Esta “proletarización del ocio”, volcada en las redes sociales, es de algún modo incompatible
con el concepto de “casa”. Antes hablábamos de la descentralización del fuego en pantallas
individuales periféricas como de una dispersión y volatilización de los cuerpos reunidos; y
asociada a su vez a la erosión de la frontera entre una polis virtual inhabitable y un “hogar”
ahora deshabitado. Pero es que el formato tecnológico mismo –que, por cierto, rechazan para
sus hijos y para sí mismos los artífices de la revolución digital de Sillicon Valley– impide de
una manera aún más radical la construcción de una “casa”.
Qué esté prohibida la hypomoné quiere decir que ahora está prohibido esperar. Y quiere decir
que ahora está prohibida la distancia.
Detengámonos aquí un instante para acabar. La atención es la decisión de poner el objeto allí
donde no puedo comérmelo: lejos en el tiempo y en el espacio. La decisión –es decir– de
esperar el objeto si aún no ha llegado y de renunciar a comérmelo si ha llegado ya. La
hipomoné tiene que ver, por tanto, con una ontología del “aún” o del “todavía”. En la espera
decimos: aún no ha llegado. En la mirada decimos: aún dura. Lo contrario de esta ontología
del “aún” es una necrología del “ya”. Siempre comemos en un ya. Siempre nos comemos un
ya. Lo que –reparemos en ello– nos devuelve a esa diferencia enunciada más arriba entre la
deuda y el ahorro o entre el presente de la destrucción y el futuro de la conservación.

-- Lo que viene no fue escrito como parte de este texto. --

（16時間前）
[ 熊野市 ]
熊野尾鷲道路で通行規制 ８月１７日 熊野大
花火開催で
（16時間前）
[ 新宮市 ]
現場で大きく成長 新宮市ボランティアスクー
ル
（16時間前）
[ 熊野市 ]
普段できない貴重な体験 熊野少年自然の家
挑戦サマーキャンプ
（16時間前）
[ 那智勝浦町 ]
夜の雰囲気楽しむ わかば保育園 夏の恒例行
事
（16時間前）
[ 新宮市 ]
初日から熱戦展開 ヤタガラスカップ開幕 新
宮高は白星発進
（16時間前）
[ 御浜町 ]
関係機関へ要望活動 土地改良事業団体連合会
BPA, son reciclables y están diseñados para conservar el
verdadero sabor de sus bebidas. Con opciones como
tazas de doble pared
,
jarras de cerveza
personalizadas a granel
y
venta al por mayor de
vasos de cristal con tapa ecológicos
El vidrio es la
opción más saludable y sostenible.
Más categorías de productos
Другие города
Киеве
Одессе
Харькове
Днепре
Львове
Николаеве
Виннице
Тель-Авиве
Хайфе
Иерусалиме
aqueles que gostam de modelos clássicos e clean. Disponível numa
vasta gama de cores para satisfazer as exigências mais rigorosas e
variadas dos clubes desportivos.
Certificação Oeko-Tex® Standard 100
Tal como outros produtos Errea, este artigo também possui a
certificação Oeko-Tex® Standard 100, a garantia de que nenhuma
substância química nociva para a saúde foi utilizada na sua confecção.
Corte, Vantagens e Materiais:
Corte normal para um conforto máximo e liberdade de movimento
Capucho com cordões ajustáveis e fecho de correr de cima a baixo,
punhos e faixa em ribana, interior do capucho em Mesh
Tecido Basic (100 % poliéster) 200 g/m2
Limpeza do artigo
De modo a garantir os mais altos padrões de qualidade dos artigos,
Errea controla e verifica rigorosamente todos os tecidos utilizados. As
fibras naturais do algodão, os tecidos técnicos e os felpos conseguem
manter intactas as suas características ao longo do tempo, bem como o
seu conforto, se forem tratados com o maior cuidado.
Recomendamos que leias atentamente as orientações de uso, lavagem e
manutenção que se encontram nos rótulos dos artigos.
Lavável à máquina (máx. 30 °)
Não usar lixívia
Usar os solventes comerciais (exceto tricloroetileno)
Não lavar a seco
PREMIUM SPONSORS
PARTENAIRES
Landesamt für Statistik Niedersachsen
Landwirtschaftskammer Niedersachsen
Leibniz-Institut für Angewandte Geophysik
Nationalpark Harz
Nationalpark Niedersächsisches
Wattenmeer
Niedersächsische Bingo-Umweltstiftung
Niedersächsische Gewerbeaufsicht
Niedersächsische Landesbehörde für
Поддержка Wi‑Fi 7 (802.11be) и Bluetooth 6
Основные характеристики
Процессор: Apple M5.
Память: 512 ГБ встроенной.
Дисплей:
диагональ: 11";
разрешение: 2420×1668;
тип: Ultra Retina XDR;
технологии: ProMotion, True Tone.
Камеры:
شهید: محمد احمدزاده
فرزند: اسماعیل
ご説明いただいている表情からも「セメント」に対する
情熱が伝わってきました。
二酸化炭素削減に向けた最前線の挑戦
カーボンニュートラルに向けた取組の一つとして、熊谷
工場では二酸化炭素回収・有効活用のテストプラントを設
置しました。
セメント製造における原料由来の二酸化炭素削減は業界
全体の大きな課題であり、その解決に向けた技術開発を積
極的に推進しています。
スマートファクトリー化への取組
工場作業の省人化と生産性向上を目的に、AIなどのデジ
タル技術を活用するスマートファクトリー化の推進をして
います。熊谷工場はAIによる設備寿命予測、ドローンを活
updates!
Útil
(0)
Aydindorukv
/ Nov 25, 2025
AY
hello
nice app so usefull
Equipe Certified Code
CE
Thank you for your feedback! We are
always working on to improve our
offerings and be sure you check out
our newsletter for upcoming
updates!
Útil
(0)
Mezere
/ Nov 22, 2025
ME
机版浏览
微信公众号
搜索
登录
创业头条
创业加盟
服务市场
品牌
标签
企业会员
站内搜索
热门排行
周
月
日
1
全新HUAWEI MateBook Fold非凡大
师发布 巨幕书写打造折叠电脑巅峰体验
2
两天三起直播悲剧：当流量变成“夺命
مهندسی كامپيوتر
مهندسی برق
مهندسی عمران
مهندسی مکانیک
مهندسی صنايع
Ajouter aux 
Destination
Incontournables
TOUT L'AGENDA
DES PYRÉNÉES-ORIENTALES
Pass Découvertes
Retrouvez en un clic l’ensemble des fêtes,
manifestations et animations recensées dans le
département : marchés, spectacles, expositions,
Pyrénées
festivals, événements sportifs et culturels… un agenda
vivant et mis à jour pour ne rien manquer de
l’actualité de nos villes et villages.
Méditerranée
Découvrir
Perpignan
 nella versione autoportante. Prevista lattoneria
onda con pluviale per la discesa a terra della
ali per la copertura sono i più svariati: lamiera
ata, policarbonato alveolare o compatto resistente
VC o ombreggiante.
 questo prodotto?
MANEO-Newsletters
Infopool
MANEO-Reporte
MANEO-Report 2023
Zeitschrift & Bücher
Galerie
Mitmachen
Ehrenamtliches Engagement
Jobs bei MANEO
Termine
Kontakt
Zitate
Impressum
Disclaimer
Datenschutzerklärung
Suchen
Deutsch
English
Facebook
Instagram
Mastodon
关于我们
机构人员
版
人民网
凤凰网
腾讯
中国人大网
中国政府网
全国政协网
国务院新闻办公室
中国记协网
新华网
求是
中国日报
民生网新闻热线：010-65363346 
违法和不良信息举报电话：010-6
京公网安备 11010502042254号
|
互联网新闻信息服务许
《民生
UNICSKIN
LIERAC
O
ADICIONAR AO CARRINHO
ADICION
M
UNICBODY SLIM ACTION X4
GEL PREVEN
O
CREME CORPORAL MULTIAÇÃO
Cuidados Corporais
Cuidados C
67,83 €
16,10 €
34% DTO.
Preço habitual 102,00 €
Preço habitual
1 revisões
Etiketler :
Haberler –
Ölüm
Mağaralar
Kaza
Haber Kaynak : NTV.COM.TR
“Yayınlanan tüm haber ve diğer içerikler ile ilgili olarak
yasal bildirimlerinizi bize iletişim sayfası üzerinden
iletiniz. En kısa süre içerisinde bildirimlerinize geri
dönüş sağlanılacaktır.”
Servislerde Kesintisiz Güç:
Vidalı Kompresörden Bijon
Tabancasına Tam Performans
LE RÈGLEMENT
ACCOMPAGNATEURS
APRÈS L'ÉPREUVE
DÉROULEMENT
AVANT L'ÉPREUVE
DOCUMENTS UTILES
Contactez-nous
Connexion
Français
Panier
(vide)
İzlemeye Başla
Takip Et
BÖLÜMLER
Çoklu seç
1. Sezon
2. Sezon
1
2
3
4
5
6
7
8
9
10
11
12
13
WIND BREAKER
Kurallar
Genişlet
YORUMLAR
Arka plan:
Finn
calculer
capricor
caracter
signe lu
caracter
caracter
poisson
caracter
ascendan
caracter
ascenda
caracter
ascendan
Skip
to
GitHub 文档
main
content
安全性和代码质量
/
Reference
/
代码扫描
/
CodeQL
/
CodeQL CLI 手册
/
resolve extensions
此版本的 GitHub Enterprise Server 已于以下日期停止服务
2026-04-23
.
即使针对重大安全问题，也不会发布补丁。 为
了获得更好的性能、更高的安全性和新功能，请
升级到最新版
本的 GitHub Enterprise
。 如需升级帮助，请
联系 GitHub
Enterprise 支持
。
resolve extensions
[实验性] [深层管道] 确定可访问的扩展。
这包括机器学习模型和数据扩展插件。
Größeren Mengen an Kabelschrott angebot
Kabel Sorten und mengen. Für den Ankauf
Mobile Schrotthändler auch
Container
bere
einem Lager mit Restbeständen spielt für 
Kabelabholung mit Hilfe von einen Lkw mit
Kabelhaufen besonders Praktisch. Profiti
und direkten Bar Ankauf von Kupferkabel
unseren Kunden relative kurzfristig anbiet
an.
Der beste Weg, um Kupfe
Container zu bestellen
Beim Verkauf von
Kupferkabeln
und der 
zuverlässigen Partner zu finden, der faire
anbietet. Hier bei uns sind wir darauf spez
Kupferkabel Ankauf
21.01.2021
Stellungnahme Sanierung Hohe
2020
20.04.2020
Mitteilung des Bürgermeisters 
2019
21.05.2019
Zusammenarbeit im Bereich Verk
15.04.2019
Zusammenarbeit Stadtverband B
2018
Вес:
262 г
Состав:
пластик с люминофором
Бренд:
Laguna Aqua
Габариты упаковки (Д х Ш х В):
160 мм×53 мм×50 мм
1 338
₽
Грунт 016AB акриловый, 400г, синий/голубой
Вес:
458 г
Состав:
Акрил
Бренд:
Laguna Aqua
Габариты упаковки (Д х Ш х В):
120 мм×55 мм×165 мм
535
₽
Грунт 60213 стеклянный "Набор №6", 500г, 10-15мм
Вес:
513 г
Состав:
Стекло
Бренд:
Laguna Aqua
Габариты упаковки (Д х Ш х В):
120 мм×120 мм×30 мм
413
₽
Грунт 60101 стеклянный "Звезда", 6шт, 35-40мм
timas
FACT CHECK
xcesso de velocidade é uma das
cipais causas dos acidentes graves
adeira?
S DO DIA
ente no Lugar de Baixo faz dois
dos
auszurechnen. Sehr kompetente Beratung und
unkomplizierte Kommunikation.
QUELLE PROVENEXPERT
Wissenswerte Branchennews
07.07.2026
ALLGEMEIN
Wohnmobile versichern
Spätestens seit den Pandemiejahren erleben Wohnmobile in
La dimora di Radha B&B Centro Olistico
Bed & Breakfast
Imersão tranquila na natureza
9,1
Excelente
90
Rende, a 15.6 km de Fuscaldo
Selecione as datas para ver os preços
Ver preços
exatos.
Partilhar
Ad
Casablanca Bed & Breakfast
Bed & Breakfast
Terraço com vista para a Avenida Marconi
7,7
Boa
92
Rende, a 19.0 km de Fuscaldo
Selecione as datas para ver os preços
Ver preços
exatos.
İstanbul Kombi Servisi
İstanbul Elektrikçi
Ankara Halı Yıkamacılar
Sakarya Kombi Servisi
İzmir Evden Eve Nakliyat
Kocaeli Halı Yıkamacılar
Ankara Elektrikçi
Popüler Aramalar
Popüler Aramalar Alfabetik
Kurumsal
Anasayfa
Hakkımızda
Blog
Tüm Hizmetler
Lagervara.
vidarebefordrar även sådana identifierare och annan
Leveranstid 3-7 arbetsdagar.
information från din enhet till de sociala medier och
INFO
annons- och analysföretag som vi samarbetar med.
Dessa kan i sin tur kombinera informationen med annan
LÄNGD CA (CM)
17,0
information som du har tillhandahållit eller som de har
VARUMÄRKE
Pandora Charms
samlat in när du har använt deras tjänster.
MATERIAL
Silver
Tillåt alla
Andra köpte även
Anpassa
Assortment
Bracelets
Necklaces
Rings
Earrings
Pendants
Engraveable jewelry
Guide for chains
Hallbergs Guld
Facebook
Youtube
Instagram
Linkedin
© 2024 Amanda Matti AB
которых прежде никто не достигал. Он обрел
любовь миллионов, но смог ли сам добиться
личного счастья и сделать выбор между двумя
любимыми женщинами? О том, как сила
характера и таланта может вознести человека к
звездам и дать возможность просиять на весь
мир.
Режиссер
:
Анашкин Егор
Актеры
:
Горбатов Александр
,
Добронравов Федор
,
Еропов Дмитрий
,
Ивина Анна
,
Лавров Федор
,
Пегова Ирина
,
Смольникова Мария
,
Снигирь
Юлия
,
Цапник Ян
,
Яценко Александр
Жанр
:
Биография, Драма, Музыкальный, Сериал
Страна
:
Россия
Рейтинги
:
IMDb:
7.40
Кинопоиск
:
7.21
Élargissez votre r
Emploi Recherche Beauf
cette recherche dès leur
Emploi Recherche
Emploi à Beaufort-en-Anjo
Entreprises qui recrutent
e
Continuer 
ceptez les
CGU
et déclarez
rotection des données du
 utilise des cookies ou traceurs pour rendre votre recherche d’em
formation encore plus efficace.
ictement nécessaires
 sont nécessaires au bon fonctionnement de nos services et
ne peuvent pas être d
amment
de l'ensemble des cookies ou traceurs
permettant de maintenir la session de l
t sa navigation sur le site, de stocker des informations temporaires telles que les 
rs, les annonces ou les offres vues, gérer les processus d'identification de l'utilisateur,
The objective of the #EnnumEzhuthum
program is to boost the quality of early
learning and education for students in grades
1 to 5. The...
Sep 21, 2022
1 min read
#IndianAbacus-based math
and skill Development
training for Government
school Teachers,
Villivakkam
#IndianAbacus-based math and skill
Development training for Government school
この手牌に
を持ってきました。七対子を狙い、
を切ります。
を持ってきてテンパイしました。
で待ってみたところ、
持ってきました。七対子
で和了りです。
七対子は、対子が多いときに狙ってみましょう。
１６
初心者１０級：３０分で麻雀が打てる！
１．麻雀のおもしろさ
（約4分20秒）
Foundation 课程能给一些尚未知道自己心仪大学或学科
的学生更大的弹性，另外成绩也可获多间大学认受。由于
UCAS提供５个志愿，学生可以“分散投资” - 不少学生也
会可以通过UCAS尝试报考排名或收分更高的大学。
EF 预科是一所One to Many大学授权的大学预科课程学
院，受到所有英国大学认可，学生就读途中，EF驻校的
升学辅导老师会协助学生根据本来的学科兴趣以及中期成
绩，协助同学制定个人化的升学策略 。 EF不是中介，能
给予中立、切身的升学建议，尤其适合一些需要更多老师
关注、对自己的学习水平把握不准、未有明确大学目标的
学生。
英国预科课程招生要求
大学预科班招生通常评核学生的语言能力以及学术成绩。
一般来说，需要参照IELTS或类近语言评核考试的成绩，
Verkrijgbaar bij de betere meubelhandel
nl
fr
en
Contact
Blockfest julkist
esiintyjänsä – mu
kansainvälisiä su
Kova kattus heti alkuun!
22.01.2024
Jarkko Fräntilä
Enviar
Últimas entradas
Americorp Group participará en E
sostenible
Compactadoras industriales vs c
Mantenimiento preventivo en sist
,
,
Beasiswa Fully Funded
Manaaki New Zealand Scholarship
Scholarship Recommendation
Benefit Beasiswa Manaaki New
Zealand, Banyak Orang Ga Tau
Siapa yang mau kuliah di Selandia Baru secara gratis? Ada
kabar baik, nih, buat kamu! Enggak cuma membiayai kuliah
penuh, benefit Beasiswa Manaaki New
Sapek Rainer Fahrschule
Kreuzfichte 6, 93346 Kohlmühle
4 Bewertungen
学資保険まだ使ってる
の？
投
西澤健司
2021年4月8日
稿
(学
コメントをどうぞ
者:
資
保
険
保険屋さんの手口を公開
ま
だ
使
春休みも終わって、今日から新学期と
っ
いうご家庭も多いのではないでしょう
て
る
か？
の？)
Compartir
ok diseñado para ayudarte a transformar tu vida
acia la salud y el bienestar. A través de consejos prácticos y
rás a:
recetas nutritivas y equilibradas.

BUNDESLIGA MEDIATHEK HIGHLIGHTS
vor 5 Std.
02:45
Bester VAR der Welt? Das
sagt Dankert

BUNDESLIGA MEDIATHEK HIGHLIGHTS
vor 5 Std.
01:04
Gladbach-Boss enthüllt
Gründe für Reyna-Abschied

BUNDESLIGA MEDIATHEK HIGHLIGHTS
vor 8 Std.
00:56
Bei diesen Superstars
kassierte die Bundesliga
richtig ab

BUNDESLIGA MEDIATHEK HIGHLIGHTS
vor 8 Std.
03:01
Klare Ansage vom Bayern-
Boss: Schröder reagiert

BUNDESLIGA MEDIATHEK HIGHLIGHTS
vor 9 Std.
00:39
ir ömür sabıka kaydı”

En definitiva, las cosas –los cuerpos– tienen valor porque las esperamos y las cuidamos. Así
que hablar de un mundo sin tiempo de espera y sin atención (sin hypomoné weiliana) es
hablar de un mundo sin “aún”, un mundo sin “valor”, un mundo enteramente comestible. Un
mundo de incuria, descuidado, desatento, que pasa por encima de los cuerpos, descompuestos
en imágenes o en sistemas, para parasitar la abstracción del presente y sus ruinas
desahabitadas. Un mundo “inhabitable” en el que es imposible construir una verdadera
“casa”. Un mundo, en suma, del que hemos desalojado a los humanos, clave y condición de
toda arquitectura, y con ellos el mundo mismo.